THE TASK
The records sit below. Return every line in them that holds the word "semaine".

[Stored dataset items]

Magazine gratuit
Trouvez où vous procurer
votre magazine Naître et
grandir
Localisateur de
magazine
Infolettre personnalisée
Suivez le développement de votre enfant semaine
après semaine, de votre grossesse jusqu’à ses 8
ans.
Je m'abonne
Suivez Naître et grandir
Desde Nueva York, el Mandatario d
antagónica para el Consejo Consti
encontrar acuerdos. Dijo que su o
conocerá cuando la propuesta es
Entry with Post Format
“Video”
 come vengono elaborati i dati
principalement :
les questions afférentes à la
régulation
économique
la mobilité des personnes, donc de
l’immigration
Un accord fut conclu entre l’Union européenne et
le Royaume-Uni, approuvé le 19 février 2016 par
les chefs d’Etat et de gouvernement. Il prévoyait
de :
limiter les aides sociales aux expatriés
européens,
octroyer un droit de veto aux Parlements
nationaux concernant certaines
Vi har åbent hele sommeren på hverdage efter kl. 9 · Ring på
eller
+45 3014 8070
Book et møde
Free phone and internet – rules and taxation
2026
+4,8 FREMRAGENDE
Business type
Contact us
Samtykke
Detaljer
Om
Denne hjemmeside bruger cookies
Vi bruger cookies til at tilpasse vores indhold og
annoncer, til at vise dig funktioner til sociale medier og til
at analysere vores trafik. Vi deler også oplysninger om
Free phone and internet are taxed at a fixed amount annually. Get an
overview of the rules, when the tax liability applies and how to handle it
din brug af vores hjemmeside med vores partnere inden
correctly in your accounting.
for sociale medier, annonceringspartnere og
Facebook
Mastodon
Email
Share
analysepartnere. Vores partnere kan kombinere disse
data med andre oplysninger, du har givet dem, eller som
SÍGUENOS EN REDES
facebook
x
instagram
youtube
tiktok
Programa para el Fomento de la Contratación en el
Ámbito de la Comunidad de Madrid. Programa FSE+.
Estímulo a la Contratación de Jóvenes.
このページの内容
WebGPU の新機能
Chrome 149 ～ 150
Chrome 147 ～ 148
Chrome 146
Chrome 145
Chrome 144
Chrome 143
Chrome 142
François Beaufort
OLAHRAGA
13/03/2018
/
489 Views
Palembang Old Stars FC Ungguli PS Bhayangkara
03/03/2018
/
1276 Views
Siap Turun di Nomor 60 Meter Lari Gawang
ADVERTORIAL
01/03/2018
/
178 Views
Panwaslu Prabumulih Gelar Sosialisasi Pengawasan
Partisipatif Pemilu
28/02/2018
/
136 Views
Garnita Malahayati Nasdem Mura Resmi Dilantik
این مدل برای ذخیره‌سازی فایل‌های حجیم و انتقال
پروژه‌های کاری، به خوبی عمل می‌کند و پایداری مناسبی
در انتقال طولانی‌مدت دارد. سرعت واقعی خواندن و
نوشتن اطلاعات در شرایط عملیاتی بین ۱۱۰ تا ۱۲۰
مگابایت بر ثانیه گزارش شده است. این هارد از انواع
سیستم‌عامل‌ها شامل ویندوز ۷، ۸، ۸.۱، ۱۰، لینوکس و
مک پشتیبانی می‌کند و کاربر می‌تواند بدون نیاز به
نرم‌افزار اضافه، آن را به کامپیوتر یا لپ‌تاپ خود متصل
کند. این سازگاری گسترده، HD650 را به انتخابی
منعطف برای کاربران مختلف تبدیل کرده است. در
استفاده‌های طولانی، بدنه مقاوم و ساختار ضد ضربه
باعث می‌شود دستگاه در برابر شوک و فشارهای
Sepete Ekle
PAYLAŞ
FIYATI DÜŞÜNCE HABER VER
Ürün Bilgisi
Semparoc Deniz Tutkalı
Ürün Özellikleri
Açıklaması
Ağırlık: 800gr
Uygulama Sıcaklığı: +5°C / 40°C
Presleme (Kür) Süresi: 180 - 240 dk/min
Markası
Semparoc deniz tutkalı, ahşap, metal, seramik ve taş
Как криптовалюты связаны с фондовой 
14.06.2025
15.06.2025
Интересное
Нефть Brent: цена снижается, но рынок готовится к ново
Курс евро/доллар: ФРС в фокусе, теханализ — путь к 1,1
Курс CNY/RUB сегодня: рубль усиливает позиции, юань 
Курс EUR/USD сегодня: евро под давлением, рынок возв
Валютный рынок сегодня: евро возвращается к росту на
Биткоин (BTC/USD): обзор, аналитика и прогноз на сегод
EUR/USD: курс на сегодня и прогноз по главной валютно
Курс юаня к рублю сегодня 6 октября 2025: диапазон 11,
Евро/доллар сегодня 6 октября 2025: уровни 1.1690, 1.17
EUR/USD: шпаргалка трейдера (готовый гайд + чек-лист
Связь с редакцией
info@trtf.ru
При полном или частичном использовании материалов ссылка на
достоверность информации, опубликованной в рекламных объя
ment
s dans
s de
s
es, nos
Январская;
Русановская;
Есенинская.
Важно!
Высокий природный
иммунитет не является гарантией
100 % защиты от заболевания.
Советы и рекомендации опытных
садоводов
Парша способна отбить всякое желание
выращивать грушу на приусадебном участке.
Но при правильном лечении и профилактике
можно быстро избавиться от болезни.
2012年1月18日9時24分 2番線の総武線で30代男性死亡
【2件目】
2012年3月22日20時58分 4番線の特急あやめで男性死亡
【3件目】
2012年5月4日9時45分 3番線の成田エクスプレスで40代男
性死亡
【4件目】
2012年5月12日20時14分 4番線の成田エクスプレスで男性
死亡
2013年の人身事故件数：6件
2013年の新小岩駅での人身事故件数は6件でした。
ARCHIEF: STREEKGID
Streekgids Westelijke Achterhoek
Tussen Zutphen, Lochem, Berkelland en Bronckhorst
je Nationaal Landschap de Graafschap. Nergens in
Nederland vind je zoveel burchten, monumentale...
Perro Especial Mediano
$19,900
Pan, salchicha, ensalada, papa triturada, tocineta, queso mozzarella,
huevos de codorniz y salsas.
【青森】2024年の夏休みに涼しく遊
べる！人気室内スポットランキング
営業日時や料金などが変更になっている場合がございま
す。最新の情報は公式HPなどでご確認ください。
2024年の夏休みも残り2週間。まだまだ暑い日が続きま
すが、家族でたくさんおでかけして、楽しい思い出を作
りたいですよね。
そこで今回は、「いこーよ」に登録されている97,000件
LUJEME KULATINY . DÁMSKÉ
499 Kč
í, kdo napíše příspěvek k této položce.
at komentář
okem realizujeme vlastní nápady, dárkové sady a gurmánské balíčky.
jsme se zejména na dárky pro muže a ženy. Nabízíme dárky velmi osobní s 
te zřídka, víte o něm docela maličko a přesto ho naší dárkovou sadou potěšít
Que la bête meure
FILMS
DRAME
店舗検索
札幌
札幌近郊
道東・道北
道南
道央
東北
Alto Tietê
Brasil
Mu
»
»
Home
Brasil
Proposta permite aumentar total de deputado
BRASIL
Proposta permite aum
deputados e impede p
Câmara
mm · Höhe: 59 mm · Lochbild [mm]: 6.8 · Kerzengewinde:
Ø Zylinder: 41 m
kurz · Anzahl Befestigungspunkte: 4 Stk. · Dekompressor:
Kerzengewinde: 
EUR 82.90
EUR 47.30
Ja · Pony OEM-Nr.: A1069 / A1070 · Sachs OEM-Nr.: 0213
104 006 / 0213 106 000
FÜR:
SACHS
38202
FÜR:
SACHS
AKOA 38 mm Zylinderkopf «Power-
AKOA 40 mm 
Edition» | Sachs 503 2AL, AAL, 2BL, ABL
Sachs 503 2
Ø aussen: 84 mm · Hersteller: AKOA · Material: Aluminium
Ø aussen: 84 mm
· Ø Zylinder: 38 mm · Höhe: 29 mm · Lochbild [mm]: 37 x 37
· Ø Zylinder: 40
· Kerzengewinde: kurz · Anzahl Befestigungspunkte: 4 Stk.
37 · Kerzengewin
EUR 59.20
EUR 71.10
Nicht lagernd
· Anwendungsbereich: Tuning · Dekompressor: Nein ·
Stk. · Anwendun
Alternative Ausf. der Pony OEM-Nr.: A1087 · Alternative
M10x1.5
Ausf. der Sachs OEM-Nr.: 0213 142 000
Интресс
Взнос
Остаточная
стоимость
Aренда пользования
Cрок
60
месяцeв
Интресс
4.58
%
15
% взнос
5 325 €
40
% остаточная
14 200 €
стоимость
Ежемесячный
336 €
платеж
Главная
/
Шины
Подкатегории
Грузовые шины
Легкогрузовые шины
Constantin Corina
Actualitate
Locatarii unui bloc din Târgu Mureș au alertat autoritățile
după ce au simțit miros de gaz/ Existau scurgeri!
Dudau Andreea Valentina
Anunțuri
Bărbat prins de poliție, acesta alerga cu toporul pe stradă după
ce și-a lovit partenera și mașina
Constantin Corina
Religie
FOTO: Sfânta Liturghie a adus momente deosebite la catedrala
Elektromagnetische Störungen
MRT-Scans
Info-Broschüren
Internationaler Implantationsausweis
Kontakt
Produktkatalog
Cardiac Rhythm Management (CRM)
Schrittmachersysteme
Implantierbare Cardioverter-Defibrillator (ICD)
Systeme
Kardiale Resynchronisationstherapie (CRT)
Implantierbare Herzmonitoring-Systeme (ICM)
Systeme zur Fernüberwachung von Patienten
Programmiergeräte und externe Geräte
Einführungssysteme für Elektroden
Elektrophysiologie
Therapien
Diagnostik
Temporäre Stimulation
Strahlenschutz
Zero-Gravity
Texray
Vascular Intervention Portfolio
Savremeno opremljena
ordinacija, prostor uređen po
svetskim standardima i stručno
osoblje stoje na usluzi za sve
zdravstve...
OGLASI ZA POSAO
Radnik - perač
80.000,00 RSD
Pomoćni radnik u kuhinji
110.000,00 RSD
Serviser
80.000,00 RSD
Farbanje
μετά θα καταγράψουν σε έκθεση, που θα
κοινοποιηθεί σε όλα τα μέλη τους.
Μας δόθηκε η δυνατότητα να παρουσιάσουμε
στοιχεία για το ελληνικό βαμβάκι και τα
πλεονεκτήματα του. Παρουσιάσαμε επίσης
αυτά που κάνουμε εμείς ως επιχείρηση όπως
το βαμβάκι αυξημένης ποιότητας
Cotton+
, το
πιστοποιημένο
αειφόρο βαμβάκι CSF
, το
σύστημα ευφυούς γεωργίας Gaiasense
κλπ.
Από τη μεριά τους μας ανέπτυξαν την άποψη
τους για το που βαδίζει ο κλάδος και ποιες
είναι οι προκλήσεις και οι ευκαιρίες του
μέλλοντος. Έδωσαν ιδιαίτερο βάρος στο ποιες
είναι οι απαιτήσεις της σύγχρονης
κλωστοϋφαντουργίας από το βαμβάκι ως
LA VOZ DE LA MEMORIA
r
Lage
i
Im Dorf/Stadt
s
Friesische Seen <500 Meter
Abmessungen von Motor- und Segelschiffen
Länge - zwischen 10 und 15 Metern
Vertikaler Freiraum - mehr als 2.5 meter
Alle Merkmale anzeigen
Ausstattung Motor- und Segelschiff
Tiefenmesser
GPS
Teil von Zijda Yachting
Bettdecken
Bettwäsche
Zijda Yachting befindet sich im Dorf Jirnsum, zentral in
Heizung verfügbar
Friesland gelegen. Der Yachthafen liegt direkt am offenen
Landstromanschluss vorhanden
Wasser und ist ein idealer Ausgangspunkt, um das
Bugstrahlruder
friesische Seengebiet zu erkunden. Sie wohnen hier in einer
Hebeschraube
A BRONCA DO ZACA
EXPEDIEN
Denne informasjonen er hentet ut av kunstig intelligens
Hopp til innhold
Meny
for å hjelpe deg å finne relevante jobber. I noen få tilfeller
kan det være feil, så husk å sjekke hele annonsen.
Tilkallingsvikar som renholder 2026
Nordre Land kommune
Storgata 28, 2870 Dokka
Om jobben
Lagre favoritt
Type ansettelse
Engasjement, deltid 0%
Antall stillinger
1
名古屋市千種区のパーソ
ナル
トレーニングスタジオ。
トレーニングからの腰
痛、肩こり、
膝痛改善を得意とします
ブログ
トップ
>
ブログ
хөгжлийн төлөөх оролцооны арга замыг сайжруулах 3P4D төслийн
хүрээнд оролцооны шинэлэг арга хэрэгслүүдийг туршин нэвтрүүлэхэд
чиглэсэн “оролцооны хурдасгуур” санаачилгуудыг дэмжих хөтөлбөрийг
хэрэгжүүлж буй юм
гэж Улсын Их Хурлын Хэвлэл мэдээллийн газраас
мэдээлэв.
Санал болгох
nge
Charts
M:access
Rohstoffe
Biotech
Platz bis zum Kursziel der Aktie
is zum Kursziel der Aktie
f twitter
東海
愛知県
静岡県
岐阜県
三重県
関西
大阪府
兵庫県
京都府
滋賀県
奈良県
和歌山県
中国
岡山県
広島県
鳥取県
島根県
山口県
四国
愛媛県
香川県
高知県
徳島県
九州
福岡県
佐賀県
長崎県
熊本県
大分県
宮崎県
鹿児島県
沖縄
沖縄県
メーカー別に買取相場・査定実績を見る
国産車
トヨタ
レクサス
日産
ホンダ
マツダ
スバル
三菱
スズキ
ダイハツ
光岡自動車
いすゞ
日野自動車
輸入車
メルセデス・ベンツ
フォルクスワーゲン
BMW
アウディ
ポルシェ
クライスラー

ANSWER FOR THIS EXERCISE
Suivez le développement de votre enfant semaine
après semaine, de votre grossesse jusqu’à ses 8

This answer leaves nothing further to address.